Task to carry out → Images excluded, return every record exactly as it reads.

Available records →
★ ★ ★ ★ ★
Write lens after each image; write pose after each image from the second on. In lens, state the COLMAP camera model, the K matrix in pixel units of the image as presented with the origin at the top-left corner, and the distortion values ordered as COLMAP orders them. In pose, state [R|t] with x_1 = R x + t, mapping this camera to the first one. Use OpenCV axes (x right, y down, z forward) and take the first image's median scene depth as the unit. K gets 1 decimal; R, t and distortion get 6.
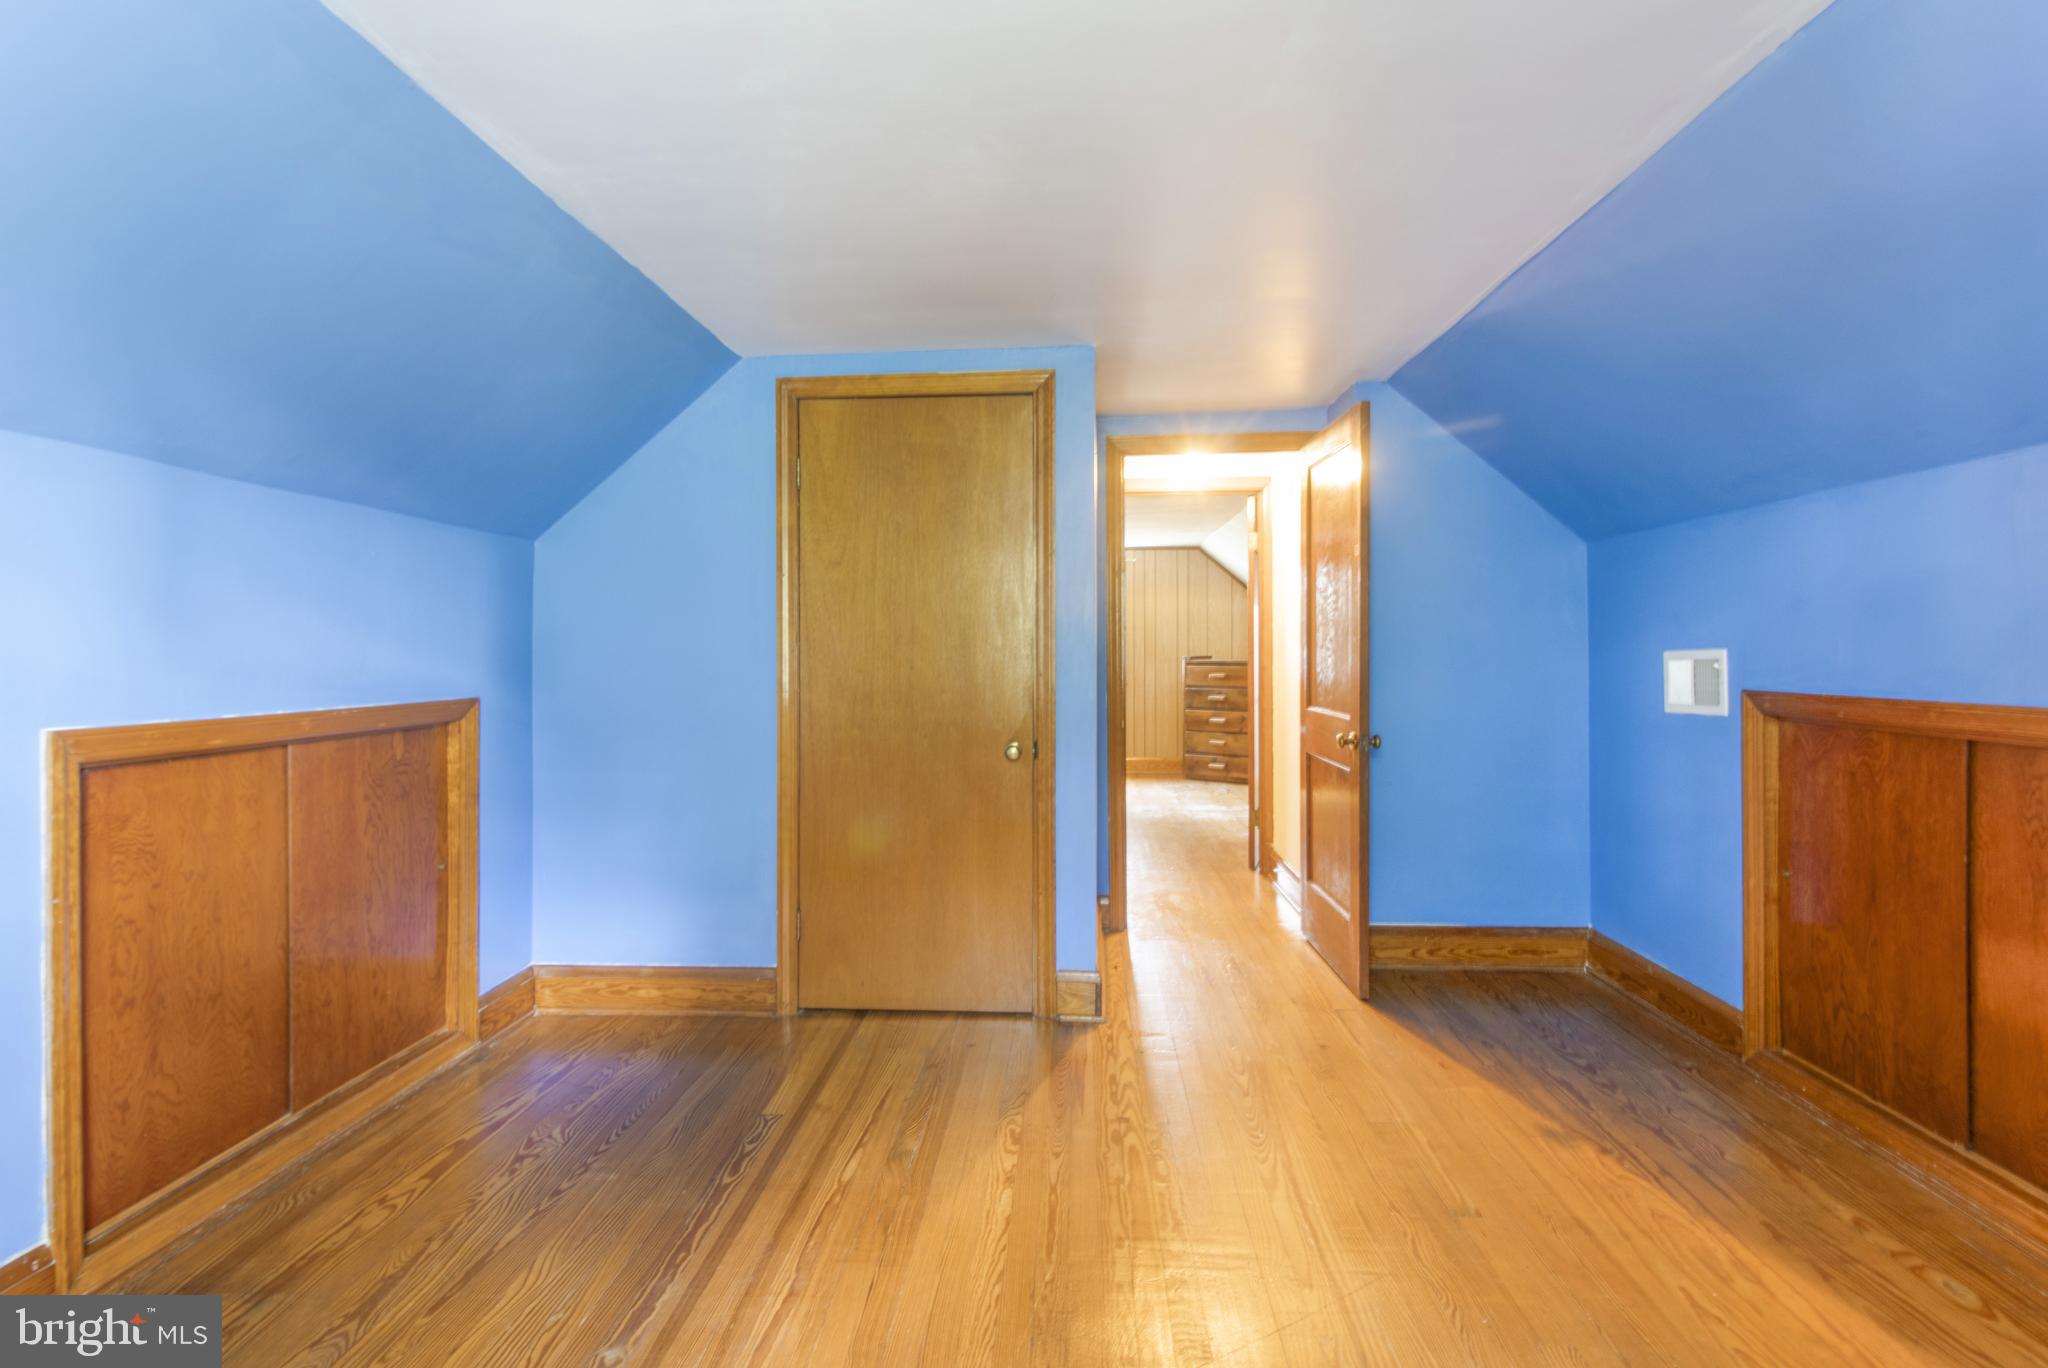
lens RADIAL K [[969.4, 0, 1024.0], [0, 969.4, 684.0], [0, 0, 1]] dist [0.036274, -0.021532]
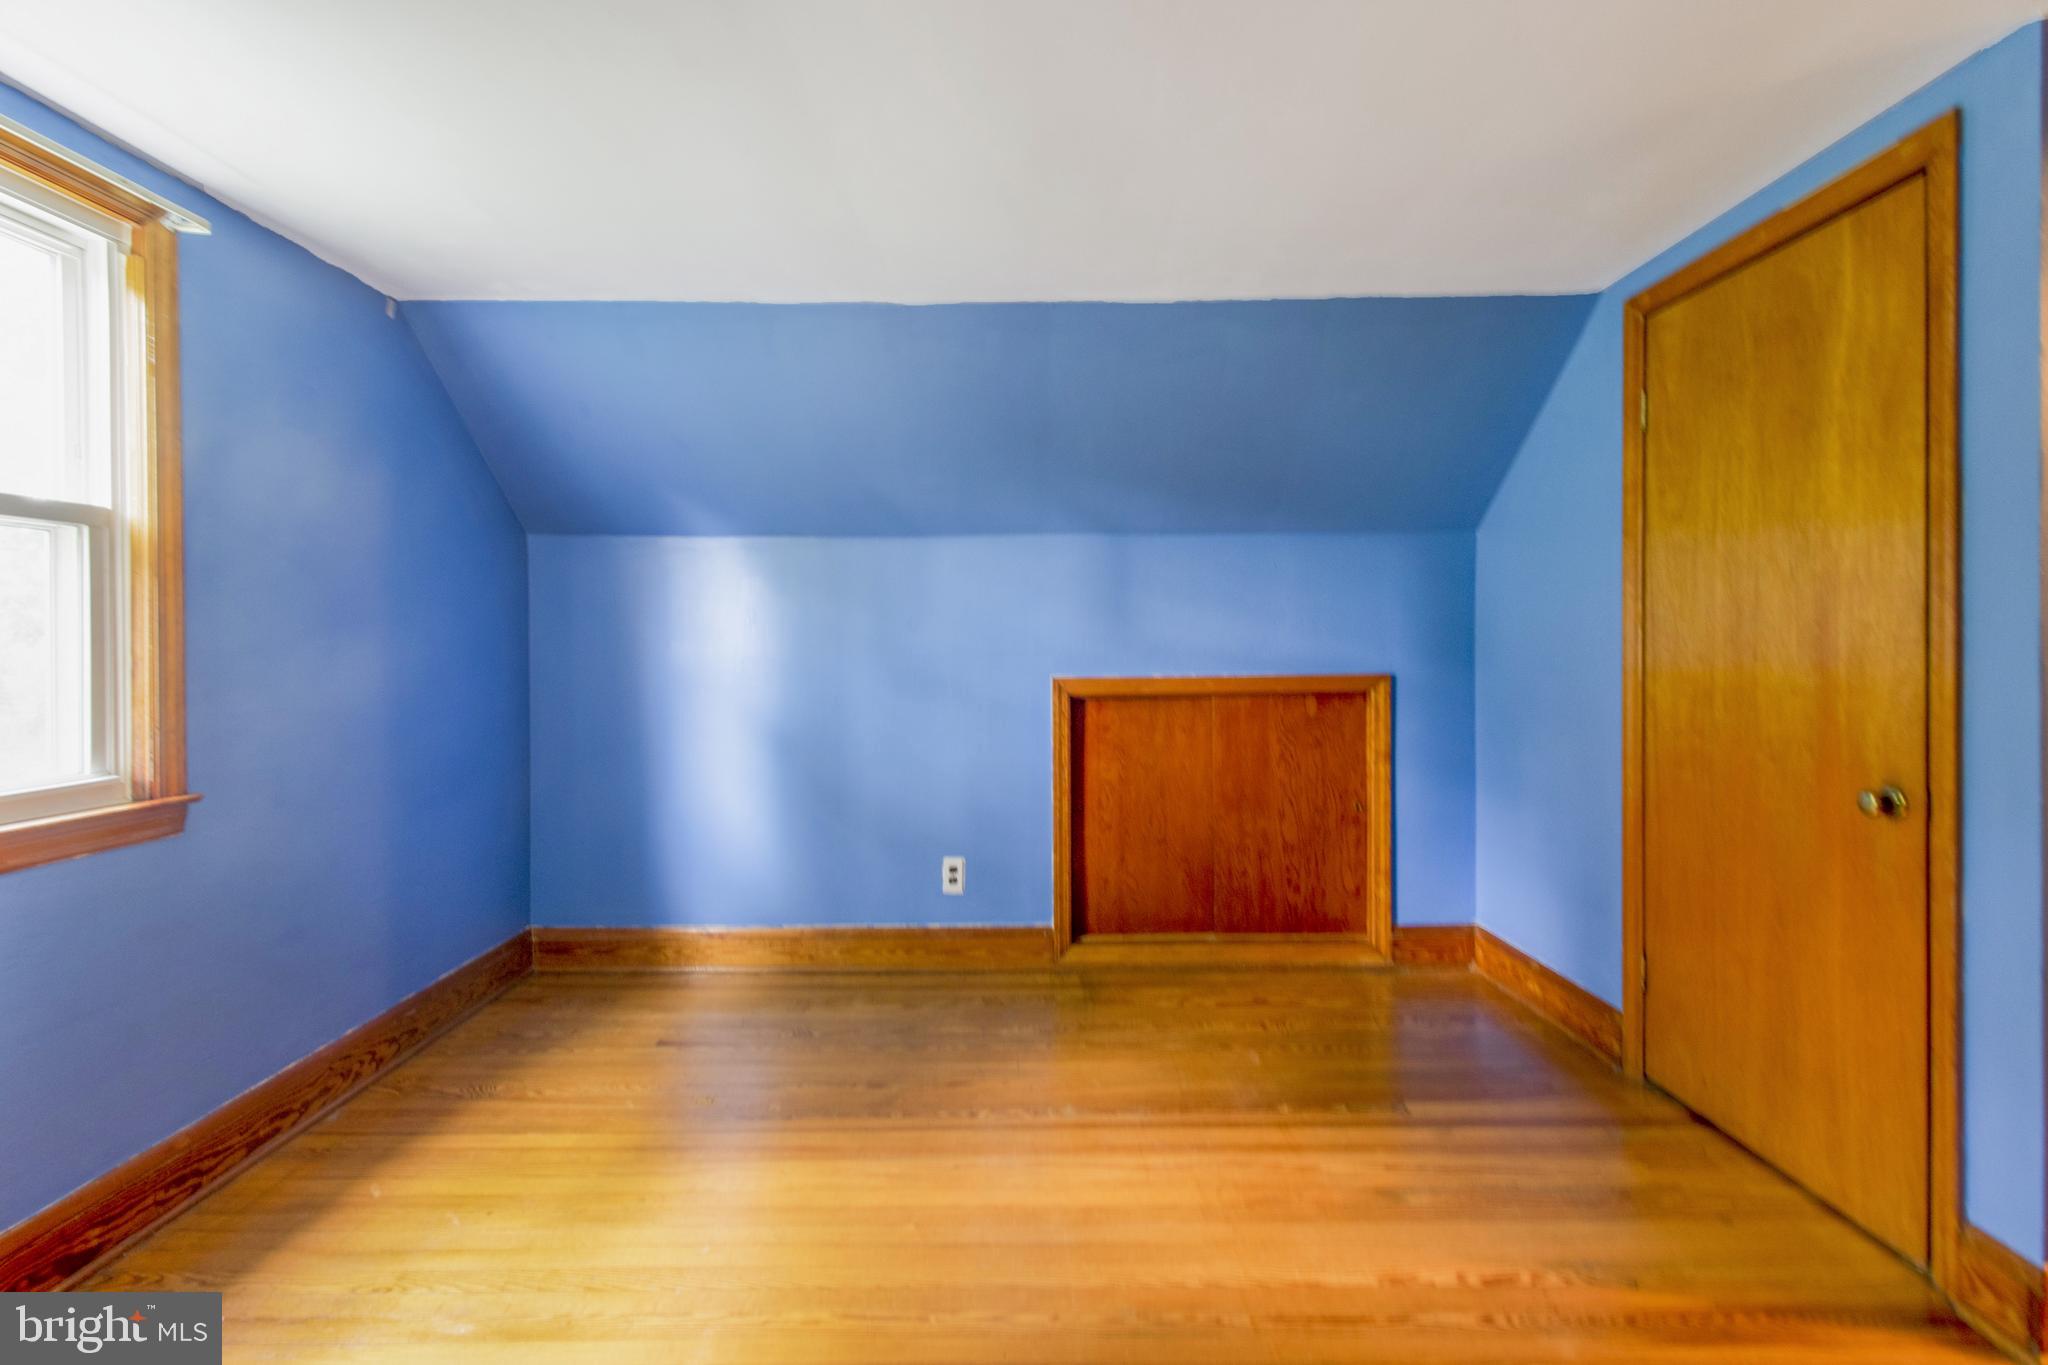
lens RADIAL K [[938.5, 0, 1022.5], [0, 938.5, 665.5], [0, 0, 1]] dist [0.036069, -0.017966]
pose [[0.056694, 0.027858, -0.998003, 0.598140], [-0.020584, 0.999431, 0.026729, -0.019191], [0.998179, 0.019028, 0.057235, 0.504212]]
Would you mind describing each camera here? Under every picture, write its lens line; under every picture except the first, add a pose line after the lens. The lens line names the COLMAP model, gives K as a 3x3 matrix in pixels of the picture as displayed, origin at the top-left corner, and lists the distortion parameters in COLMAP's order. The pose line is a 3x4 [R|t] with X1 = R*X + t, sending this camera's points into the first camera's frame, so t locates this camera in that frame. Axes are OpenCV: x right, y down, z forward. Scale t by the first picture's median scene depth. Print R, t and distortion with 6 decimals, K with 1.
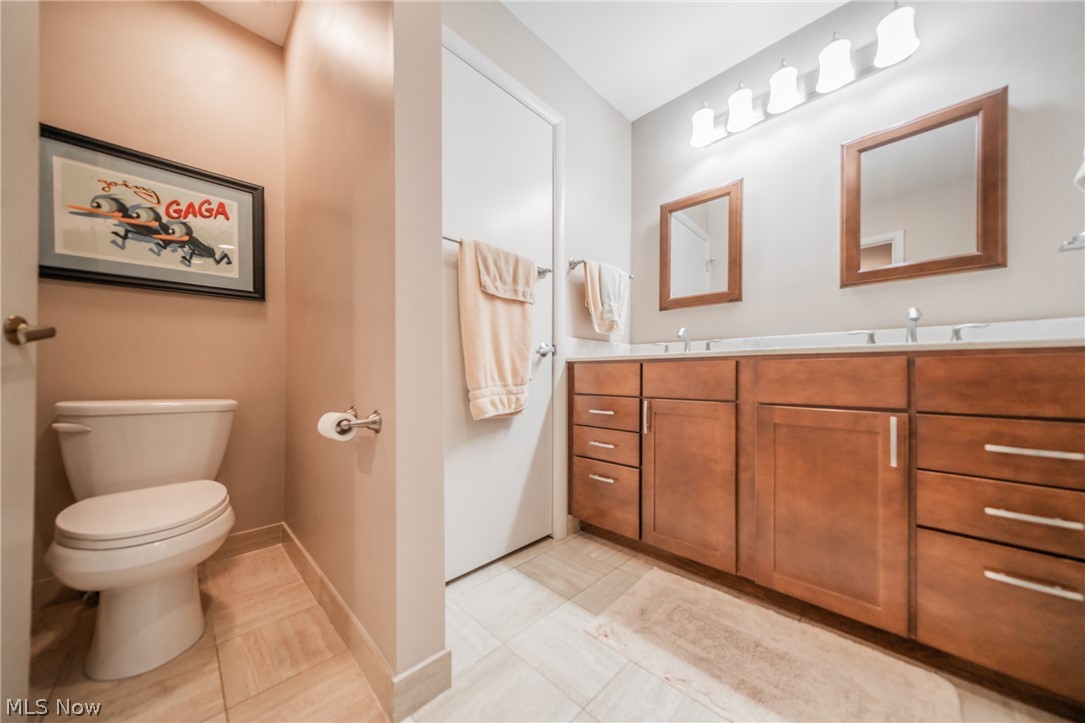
★ ★ ★ ★ ★
Exercise result →
Write lens after each image; write pose after each image from the second on. In lens, state the COLMAP camera model, the K matrix in pixel units of the image as presented with the origin at the top-left corner, and the distortion values ordered as COLMAP orders them. In pose, state [R|t] with x_1 = R x + t, mapping this camera to the first one. Use OpenCV axes (x right, y down, z forward) and take the first image's median scene depth as the unit. K gets 1 decimal; R, t and distortion get 6.
lens RADIAL K [[969.4, 0, 1024.0], [0, 969.4, 684.0], [0, 0, 1]] dist [0.036274, -0.021532]
lens RADIAL K [[938.5, 0, 1022.5], [0, 938.5, 665.5], [0, 0, 1]] dist [0.036069, -0.017966]
pose [[0.056694, 0.027858, -0.998003, 0.598140], [-0.020584, 0.999431, 0.026729, -0.019191], [0.998179, 0.019028, 0.057235, 0.504212]]
Would you mind describing each camera here? Under every picture, write its lens line; under every picture except the first, add a pose line after the lens. The lens line names the COLMAP model, gives K as a 3x3 matrix in pixels of the picture as displayed, origin at the top-left corner, and lists the distortion parameters in COLMAP's order. The pose line is a 3x4 [R|t] with X1 = R*X + t, sending this camera's points into the first camera's frame, so t locates this camera in that frame. Axes are OpenCV: x right, y down, z forward. Scale t by the first picture's median scene depth. Print R, t and distortion with 6 decimals, K with 1.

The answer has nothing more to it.